Aufgabenstellung → Schreibe aus dem Text über sinnstiftende Führung die Stelle von „Hurst unterscheidet in“ bis „1) Who: Für wen arbeite ich?“ wortgetreu ab.

Vorliegender Text →

Checkliste

Sinnstiftende Personal- und Unternehmensführung

Jede Führungskraft wünscht sich hochmotivierte Mitarbeitende, die einen Sinn in ihrer Arbeit sehen. Doch wie lässt sich dieses Ziel erreichen? Eine Herangehensweise.

Führungskräfte können Mitarbeitende anweisen, was und wie sie etwas zu tun haben. Doch welchen Sinn sie darin zu sehen haben, können sie nicht vorgeben. Den Sinn – oder neudeutsch «Purpose» – müssen die Menschen in ihrer Arbeit selbst finden. Für ihre Motivation ist das extrem wichtig, denn nur wer seinen Sinn gefunden hat, übernimmt Verantwortung.

Der Unternehmensberater und Bestseller-Autor Simon Sinek («Frag immer erst: warum») formulierte diesen Zusammenhang bereits 2009. Ihm zufolge müssen Unternehmen ihren Kunden und Mitarbeitenden einen übergeordneten Sinn aufzeigen, wenn sie langfristig Erfolg haben wollen. Der Ökonomiepsychologe Aaron Hurst griff Sineks Gedanken in seinem Buch «The Purpose Economy» auf und bezog sie auf den individuellen Purpose von Menschen – beruflich wie privat. Seine Kernthese lautet: Nur wenn ein Mensch wertschätzt, für wen und warum er arbeitet, und sich zudem damit identifiziert, wie er es tut, entsteht bei ihm ein Gefühl von Sinn und Zufriedenheit.

Hurst unterscheidet in Anlehnung an Sinek folgende drei Purpose-Dimensionen:

  1. Who: Für wen arbeite ich?
  2. Why: Warum arbeite ich?
  3. How: Wie arbeite ich?

Diese Who-Why-How-Trilogie hilft Unternehmen zu ermitteln, welche Angebote sie ihren Mitarbeitenden zur Sinnfindung machen können.

1) Who: Für wen arbeite ich?

Jeder Mensch investiert seine Arbeitsenergie unterschiedlich: Manche haben eher einzelne Personen oder Personengruppen im Blick, andere das Unternehmen und wieder andere eine bestimmte Gemeinschaft oder die Gesellschaft insgesamt.

  • Fokus Menschen: Viele Menschen arbeiten bevorzugt für Menschen, die sie persönlich kennen und wertschätzen. Das kann ihre Chefin, aber auch Kollegen sein, die sie nicht im Stich lassen wollen. Ebenso in Frage kommen Kunden, zu denen sie eine persönliche Beziehung entwickelt haben, oder Personengruppen, für die sie besondere Sympathien hegen.

Material →

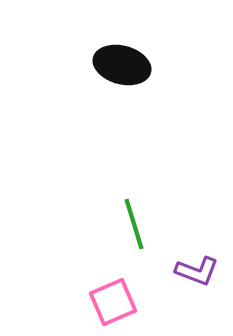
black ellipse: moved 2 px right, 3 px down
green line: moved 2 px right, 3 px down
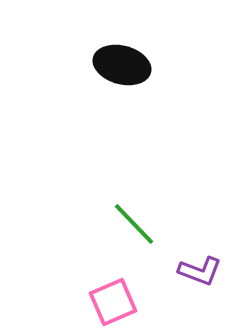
green line: rotated 27 degrees counterclockwise
purple L-shape: moved 3 px right
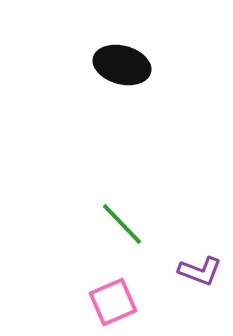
green line: moved 12 px left
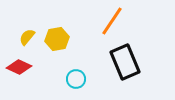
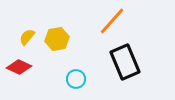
orange line: rotated 8 degrees clockwise
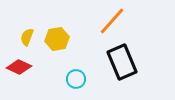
yellow semicircle: rotated 18 degrees counterclockwise
black rectangle: moved 3 px left
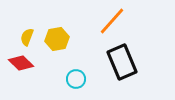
red diamond: moved 2 px right, 4 px up; rotated 20 degrees clockwise
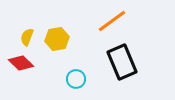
orange line: rotated 12 degrees clockwise
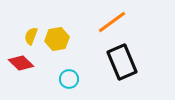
orange line: moved 1 px down
yellow semicircle: moved 4 px right, 1 px up
cyan circle: moved 7 px left
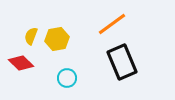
orange line: moved 2 px down
cyan circle: moved 2 px left, 1 px up
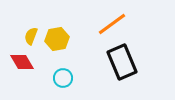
red diamond: moved 1 px right, 1 px up; rotated 15 degrees clockwise
cyan circle: moved 4 px left
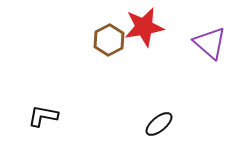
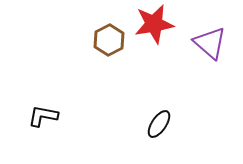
red star: moved 10 px right, 3 px up
black ellipse: rotated 16 degrees counterclockwise
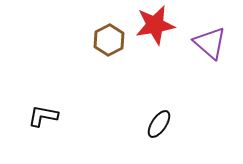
red star: moved 1 px right, 1 px down
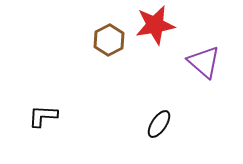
purple triangle: moved 6 px left, 19 px down
black L-shape: rotated 8 degrees counterclockwise
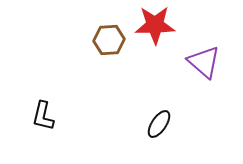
red star: rotated 9 degrees clockwise
brown hexagon: rotated 24 degrees clockwise
black L-shape: rotated 80 degrees counterclockwise
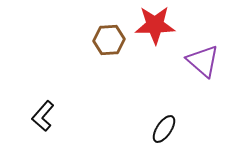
purple triangle: moved 1 px left, 1 px up
black L-shape: rotated 28 degrees clockwise
black ellipse: moved 5 px right, 5 px down
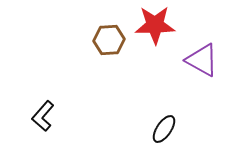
purple triangle: moved 1 px left, 1 px up; rotated 12 degrees counterclockwise
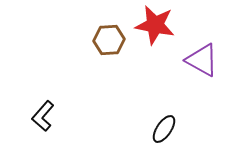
red star: rotated 12 degrees clockwise
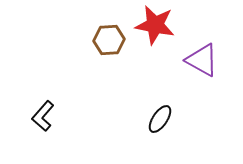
black ellipse: moved 4 px left, 10 px up
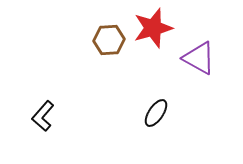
red star: moved 2 px left, 3 px down; rotated 27 degrees counterclockwise
purple triangle: moved 3 px left, 2 px up
black ellipse: moved 4 px left, 6 px up
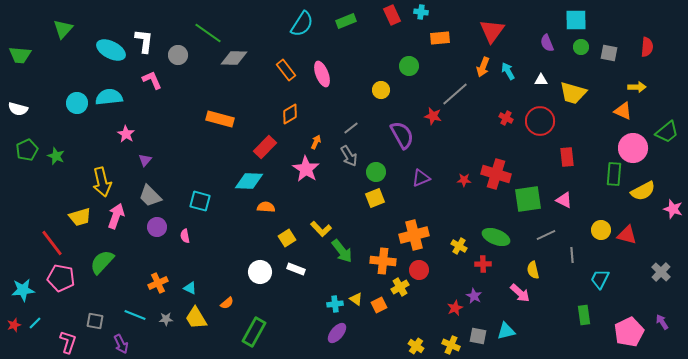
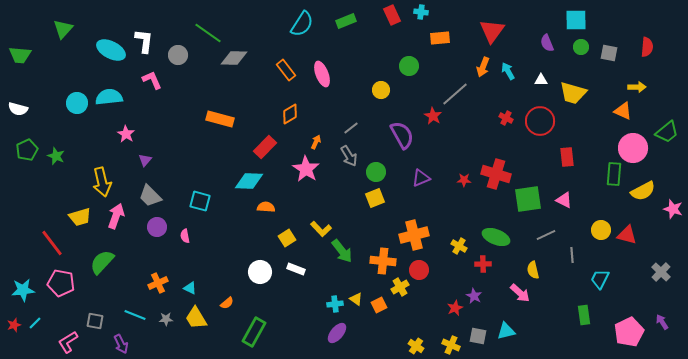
red star at (433, 116): rotated 18 degrees clockwise
pink pentagon at (61, 278): moved 5 px down
pink L-shape at (68, 342): rotated 140 degrees counterclockwise
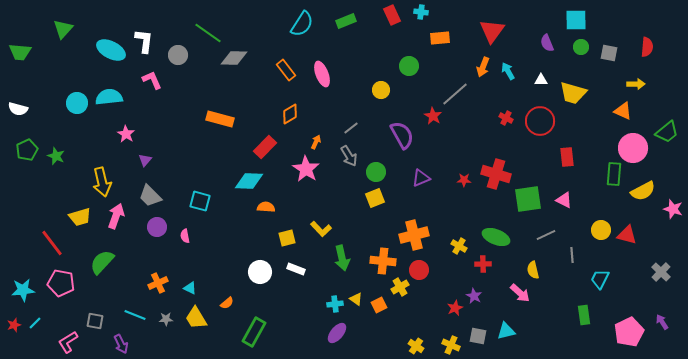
green trapezoid at (20, 55): moved 3 px up
yellow arrow at (637, 87): moved 1 px left, 3 px up
yellow square at (287, 238): rotated 18 degrees clockwise
green arrow at (342, 251): moved 7 px down; rotated 25 degrees clockwise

Vollständige Antwort →
Hurst unterscheidet in Anlehnung an Sinek folgende drei Purpose-Dimensionen:

  1. Who: Für wen arbeite ich?
  2. Why: Warum arbeite ich?
  3. How: Wie arbeite ich?

Diese Who-Why-How-Trilogie hilft Unternehmen zu ermitteln, welche Angebote sie ihren Mitarbeitenden zur Sinnfindung machen können.

1) Who: Für wen arbeite ich?